**Problem to work on:** Copy, exactly and without additions, every line in the records below from the one holding "vfov_deg: 89.9" through the one holding "f_number: 2.2", both ends included.

**Camera geometry data:**

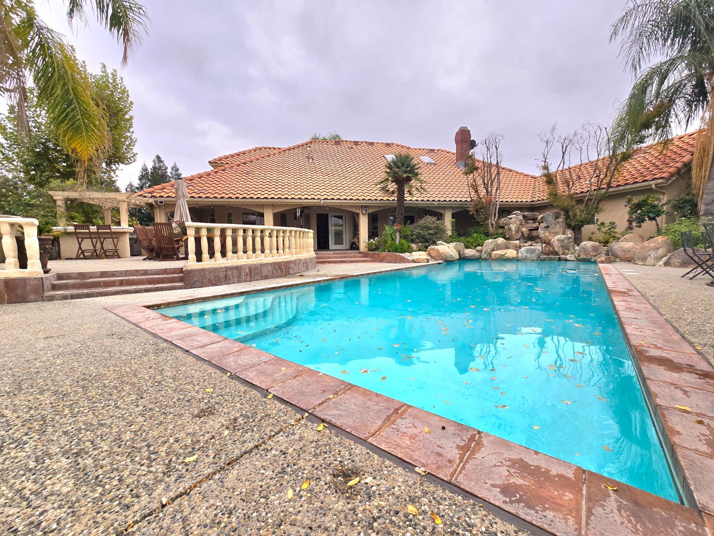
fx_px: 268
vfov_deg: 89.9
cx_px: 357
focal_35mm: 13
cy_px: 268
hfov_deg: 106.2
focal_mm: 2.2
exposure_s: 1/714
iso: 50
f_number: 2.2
--
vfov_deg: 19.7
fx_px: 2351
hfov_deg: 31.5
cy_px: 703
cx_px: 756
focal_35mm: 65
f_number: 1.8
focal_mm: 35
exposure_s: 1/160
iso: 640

**Solved problem:**
vfov_deg: 89.9
cx_px: 357
focal_35mm: 13
cy_px: 268
hfov_deg: 106.2
focal_mm: 2.2
exposure_s: 1/714
iso: 50
f_number: 2.2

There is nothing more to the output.